A recent hit-and-run crash video highlights the unconscionably dangerous situation that Caltrans built where the 2 Freeway pours fast-moving traffic onto Glendale Boulevard in the central Los Angeles City neighborhood of Echo Park. Luckily, the cyclist - who was rear-ended by a fast-moving driver - survived with minor injuries.
The crash took place on January 16. Yesterday, LAPD tweeted out grim dashcam video footage (also posted on YouTube).
The police are offering a $5,000 reward for information leading to the arrest of the felony hit-and-run driver.
People who bike and walk know that that part of Glendale Boulevard is even more dangerous and hostile than typical L.A. streets.
What's wrong there is that Caltrans left an ill-designed stub for a never-built freeway. The planned 2 Freeway, then called the Beverly Hills Freeway, was supposed to cut through some of L.A.'s wealthier and whiter neighborhoods. When those folks put up a fight, Caltrans canceled the project, but left a stub dumping traffic onto Glendale Boulevard.
Because Caltrans took control of that part of Glendale Blvd - and owns it still to this day - it is an opaque cumbersome time-consuming process to make any changes.
For many years, Metro, Caltrans and LADOT worked to plan a State Route 2 Terminus Improvement Project. Streetsblog covered the meetings - with a telling 2009 headline that read LADOT Values Capacity over Community on Route 2/Glendale Blvd., Drags Metro along for the Ride. The process resulted in a 2009 Metro board approval of a so-called hybrid alternative that largely ignored the surrounding community's push for less traffic and more green space.
Metro published fact sheets and broke the project up into phases, declaring that "this approach ensures delivery of the improvements as quickly as possible." To make the wretched place not quite so hostile, these agencies had planned to add landscaping, ornamental street lights, and sidewalks - and to leave the deadly slip lane in place.
In 2015, The L.A. Times called for the "vastly overscaled" 2 Freeway roadway to be transformed into parkland reminiscent of Manhattan's High Line. There was a design competition.

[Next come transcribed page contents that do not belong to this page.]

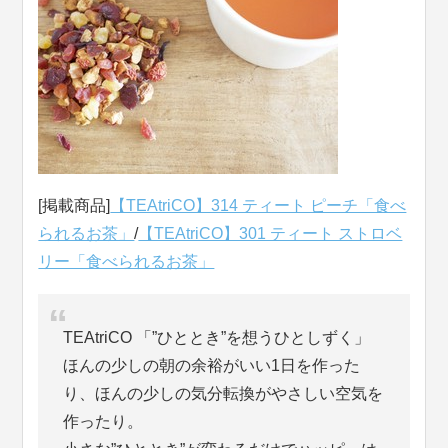
[掲載商品]
【TEAtriCO】314 ティート ピーチ「食べ
られるお茶」
/
【TEAtriCO】301 ティート ストロベ
リー「食べられるお茶」
TEAtriCO 「”ひととき”を想うひとしずく」
ほんの少しの朝の余裕がいい1日を作った
り、ほんの少しの気分転換がやさしい空気を
作ったり。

Then, like several other freeway stub-end reimaginings that even barely shift space away from driving, the Metro Highway Program and Caltrans quietly shelved the already-inadequate plans (after completing modest Phase 1A improvements). The project has been scrubbed from Metro's website (find it at the Wayback Machine).
The city of L.A. approved protected bike lanes for this part of Glendale Boulevard in the city's Mobility Plan. But, like the rest of the non-car features in that plan, the bikeway was never pursued.
So, what can be done now?
Streets for All founder Michael Schneider wrote to SBLA, "If this was a film shoot on Glendale Blvd, there would be crash barriers and half the road would be closed for the safety of the crew." He is demanding "filming level safety for the day-to-day safety of all Angelenos... immediately."

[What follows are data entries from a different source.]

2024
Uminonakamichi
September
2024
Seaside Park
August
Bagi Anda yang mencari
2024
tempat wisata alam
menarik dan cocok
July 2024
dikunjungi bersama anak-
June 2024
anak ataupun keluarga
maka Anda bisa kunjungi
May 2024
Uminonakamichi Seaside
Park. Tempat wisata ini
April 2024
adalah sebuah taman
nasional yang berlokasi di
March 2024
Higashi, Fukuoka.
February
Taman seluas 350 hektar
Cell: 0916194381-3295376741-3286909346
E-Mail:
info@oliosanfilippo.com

To make this location not deadly for cyclists and pedestrians, there can be no high-speed slip lane merging onto Glendale Boulevard. There is a signalized Glendale Boulevard offramp about a thousand feet north of the treacherous slip lane; it should be possible for Caltrans to close the slip lane and direct all the freeway traffic into the signalized offramp.
If Caltrans is serious about its professed commitment to safety, multi-modal transportation, and complete streets, it should take some kind of immediate action to fix the situation. In the longer run, the agency should take the lead on ripping out its many disruptive and dangerous stubs - relics of the agency's cars-first cars-only past.
The city of L.A. also shares in the fault for the dangerous situation. The cyclist was sandwiched between speeding drivers on Caltrans' slip lane and speeding drivers on Glendale Boulevard. Councilmember Mitch O'Farrell and Mayor Eric Garcetti should move forward with quick-build implementation of the approved bikeway safety improvements there.